The new book has an unusual premise: It's a biography not of Betty Friedan, but of Friedan's The Feminine Mystique, the blockbuster work that forever changed the lives of American women--and men. (Fun fact: LHJ carried an excerpt from The Feminine Mystique in its January 1963 issue, a month before the book's publication. Surprising? Not really. After all, LHJ has been charting the passions and pastimes of American women for 128 years now. As Stephanie put it, "The story of LHJ is the story of American women.")
A fascinating examination of Friedan's much-misunderstood classic, A Strange Stirring should be required reading for any young woman today who believes that she's "not a feminist." Not only does Stephanie movingly recount how revelatory The Feminine Mystique was to the millions of discontented housewives who read it, but she also details--with examples that had me shaking my head in stupefaction--the unbridled sexism that characterized life circa 1963. Over coffee, Stephanie recapped a few of the more egregious customs from those "bad old days":
--Only eight states gave a wife any legal claim to her husband's earnings or property. In the other 42, a wife's only right was to be "properly supported." One Kansas woman married to a successful farmer thought that "proper support" should include running water in her kitchen, since all the farm's work spaces had it.
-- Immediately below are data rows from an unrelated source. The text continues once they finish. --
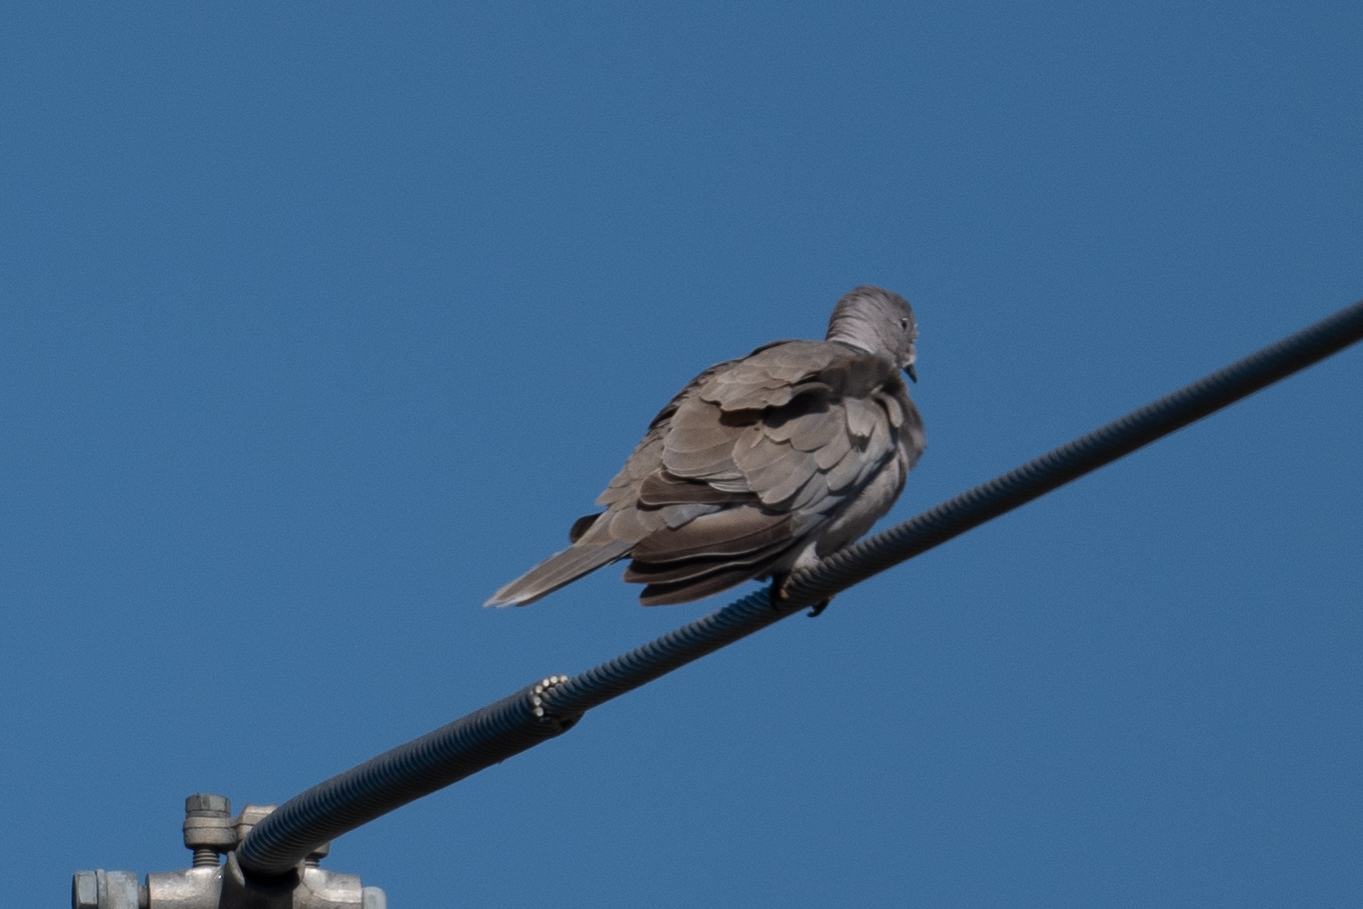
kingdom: Animalia
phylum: Chordata
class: Aves
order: Columbiformes
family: Columbidae
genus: Streptopelia
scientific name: Streptopelia decaocto
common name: Eurasian collared dove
She sued her husband (not for divorce, but for running water) and he fought her all the way to the Kansas Supreme Court, which agreed with him that "proper support" did not cover this amenity.
--Most states had "head and master" laws that gave husbands the right to make all final household decisions.
--The law did not recognize that a woman could be raped by her husband (South Dakota was the first state to make spousal rape a crime, in 1975) and domestic violence laws, where they existed, were seldom enforced.
--To keep their husbands from straying, homemakers were advised to keep their houses tidy and themselves "well-groomed." The ideal wife, according to one best-selling marital expert, never asked her husband for help with the kids or the housework; was always ready to listen when he wanted to talk but never "bothered" him with idle chat; and was always willing to have sex whenever he wanted--but never threatened his masculinity by initiating it herself.
--If a woman did want or need a job, she could peruse the "Help Wanted: Female" ads, where employers sought "pretty" and "cheerful" "Gal Fridays" with "good typing & steno" (a requirement even when the applicant had a college degree).
--Employers were legally entitled to fire a woman if she got married, became pregnant, put on weight or--if she was a flight attendant--turned 30. In one particularly mind-boggling case, an airline "stewardess" who was discovered to have a child was told by her employer that she could keep her job only if she put the child in an orphanage.
--There were no laws against sexual harassment. If anything, the hit TV show Mad Men actually understates the conditions working women faced in the early sixties. One former (male) advertising executive I interviewed for the book told me that his agency's personnel manager would send notes to the copy writers (all male) describing the physical dimensions of new female hires and assessing which ones might be "easy."
So . . . are you convinced yet that you're lucky to be living in 2011? If you have any lingering doubts, there are plenty of other examples where those came from in A Strange Stirring--and much, much more.